Gray tries to talk, but another sob overcomes him, rendering him speechless. I bring him back into me, letting his chin rest on my shoulder. With his mouth against my ear, he musters, "I couldn't save her. She died because of me."

I realize now that Gray must've had a nightmare about Tessa. I'm not surprised. I still have some nightmares about my mom after all these years. It's not surprising for Gray to blame himself. Even though we both know we can't blame ourselves for things out of our control, there're times when it's impossible to see anything but the irrational.

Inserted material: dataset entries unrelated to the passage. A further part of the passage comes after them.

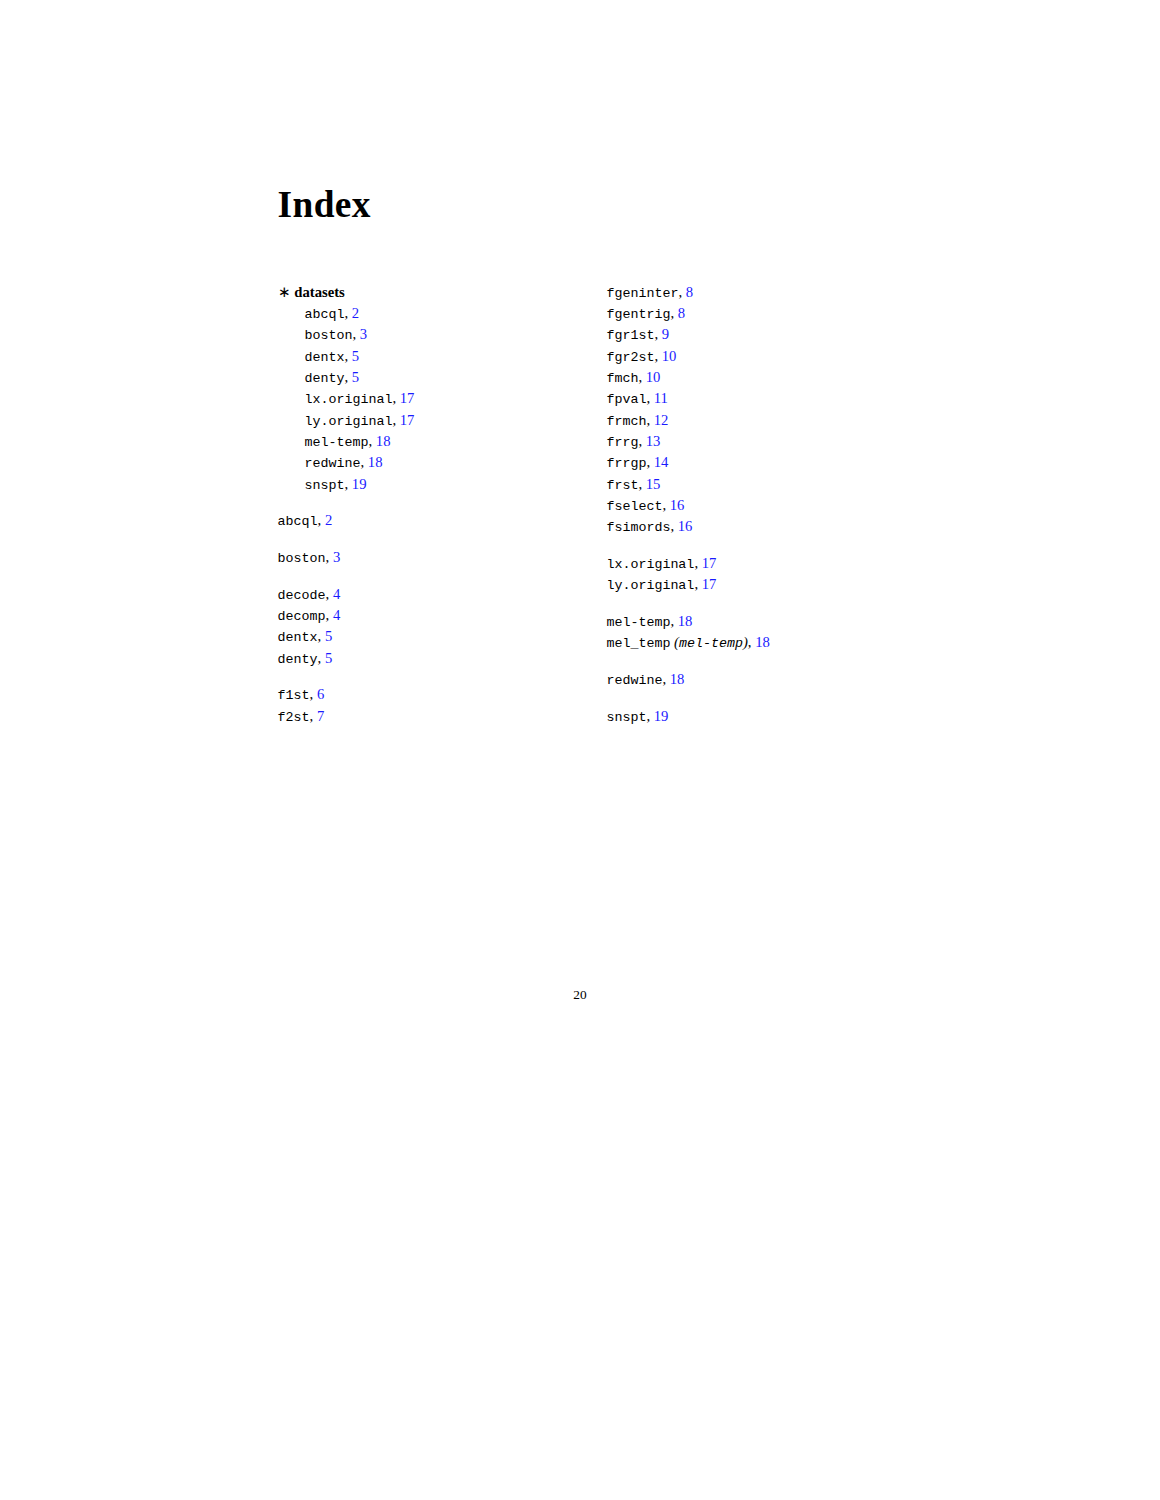Index
∗ datasets
abcql, 2
boston, 3
dentx, 5
denty, 5
lx.original, 17
ly.original, 17
mel-temp, 18
redwine, 18
snspt, 19
abcql, 2
boston, 3
decode, 4
decomp, 4
dentx, 5
denty, 5
f1st, 6
f2st, 7
fgeninter, 8
fgentrig, 8
fgr1st, 9
fgr2st, 10
fmch, 10
fpval, 11
frmch, 12
frrg, 13
frrgp, 14
frst, 15
fselect, 16
fsimords, 16
lx.original, 17
ly.original, 17
mel-temp, 18
mel_temp (mel-temp), 18
redwine, 18
snspt, 19
20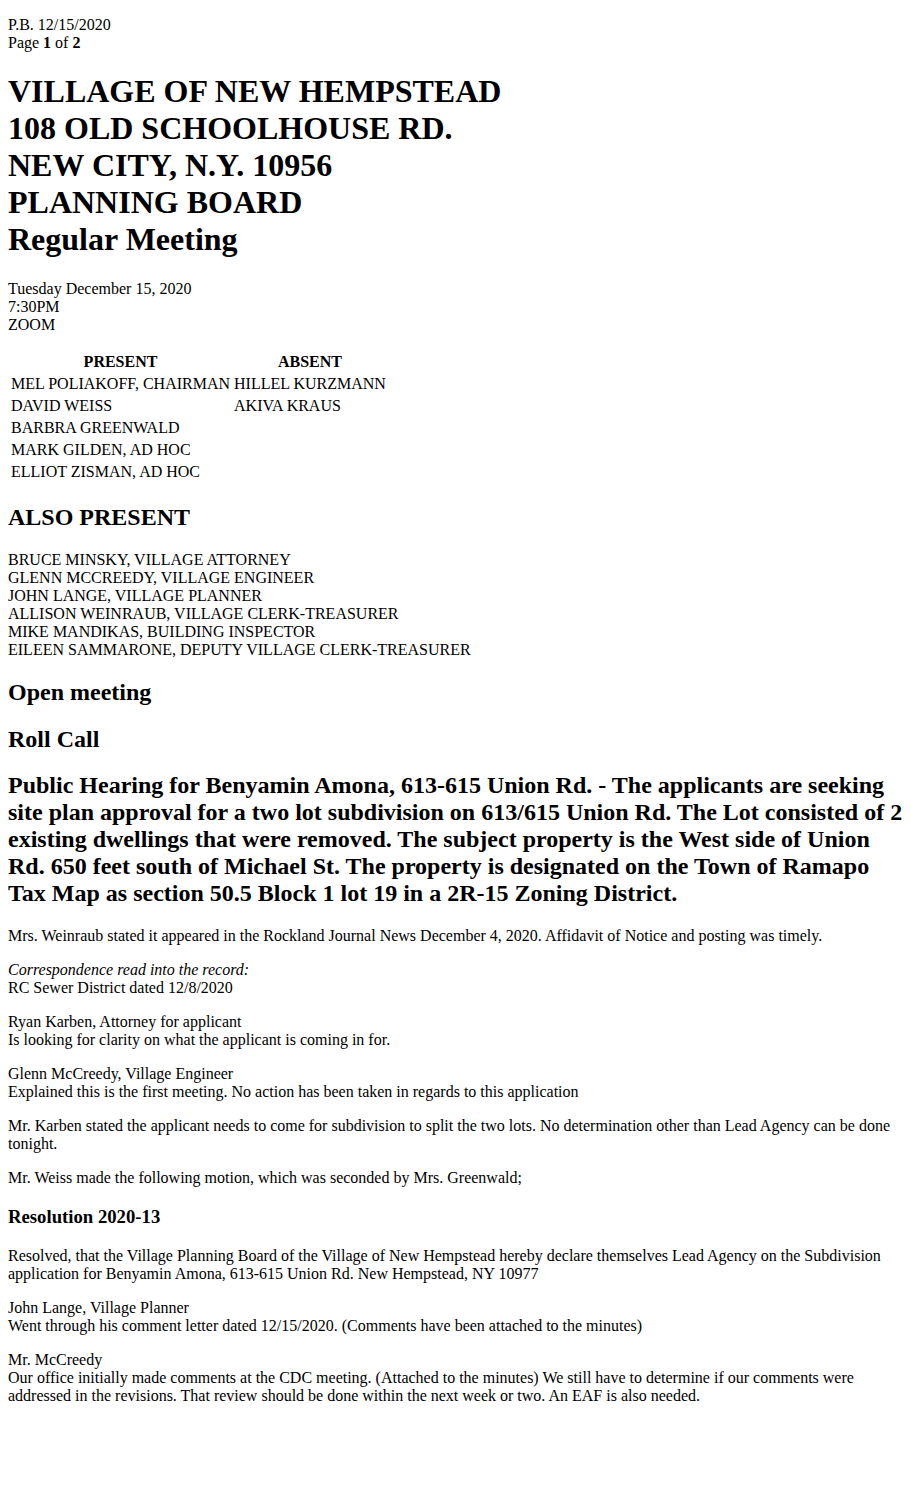P.B. 12/15/2020
Page 1 of 2
VILLAGE OF NEW HEMPSTEAD
108 OLD SCHOOLHOUSE RD.
NEW CITY, N.Y. 10956
PLANNING BOARD
Regular Meeting
Tuesday December 15, 2020
7:30PM
ZOOM
| PRESENT | ABSENT |
| --- | --- |
| MEL POLIAKOFF, CHAIRMAN | HILLEL KURZMANN |
| DAVID WEISS | AKIVA KRAUS |
| BARBRA GREENWALD | |
| MARK GILDEN, AD HOC | |
| ELLIOT ZISMAN, AD HOC | |
ALSO PRESENT
BRUCE MINSKY, VILLAGE ATTORNEY
GLENN MCCREEDY, VILLAGE ENGINEER
JOHN LANGE, VILLAGE PLANNER
ALLISON WEINRAUB, VILLAGE CLERK-TREASURER
MIKE MANDIKAS, BUILDING INSPECTOR
EILEEN SAMMARONE, DEPUTY VILLAGE CLERK-TREASURER
Open meeting
Roll Call
Public Hearing for Benyamin Amona, 613-615 Union Rd. - The applicants are seeking site plan approval for a two lot subdivision on 613/615 Union Rd. The Lot consisted of 2 existing dwellings that were removed. The subject property is the West side of Union Rd. 650 feet south of Michael St. The property is designated on the Town of Ramapo Tax Map as section 50.5 Block 1 lot 19 in a 2R-15 Zoning District.
Mrs. Weinraub stated it appeared in the Rockland Journal News December 4, 2020. Affidavit of Notice and posting was timely.
Correspondence read into the record:
RC Sewer District dated 12/8/2020
Ryan Karben, Attorney for applicant
Is looking for clarity on what the applicant is coming in for.
Glenn McCreedy, Village Engineer
Explained this is the first meeting. No action has been taken in regards to this application
Mr. Karben stated the applicant needs to come for subdivision to split the two lots. No determination other than Lead Agency can be done tonight.
Mr. Weiss made the following motion, which was seconded by Mrs. Greenwald;
Resolution 2020-13
Resolved, that the Village Planning Board of the Village of New Hempstead hereby declare themselves Lead Agency on the Subdivision application for Benyamin Amona, 613-615 Union Rd. New Hempstead, NY 10977
John Lange, Village Planner
Went through his comment letter dated 12/15/2020. (Comments have been attached to the minutes)
Mr. McCreedy
Our office initially made comments at the CDC meeting. (Attached to the minutes) We still have to determine if our comments were addressed in the revisions. That review should be done within the next week or two. An EAF is also needed.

Life is a very delicate thing. It can break as easily as glass. One moment, you're a beautiful gleaming piece of art. Then, the next thing you know, you've splintered into a million little shards, brushed away by the broom of death. You can't blame yourself for the inevitable. Sometimes you just need that reminder.

Tears fall once more, but I give Gray a tight squeeze and use my finger to draw figure-8s on his back.

"It's not your fault," I speak softly, "There's nothing you could've done,"

"I know," Gray replies with a sniffle, "It just felt so real. One moment she was there, the next, she was gone. And I couldn't do anything to save her."

All I do is lie there with my boyfriend, rocking him back in forth as we sit on the mattress, the full moon maintaining its strong glowing gaze.

Soon, Gray's weeping slows, and we're laying down in bed, the sheets pulled up to cover our goosebump-ridden skin. I'm still holding Gray in my arms, placing his head under my chin, protecting my love and keeping him warm, helping him through one of the toughest nights he's ever experienced. I want to be there for all those experiences - good, bad, and everything in between. I need to be there. There's no doubt in my mind.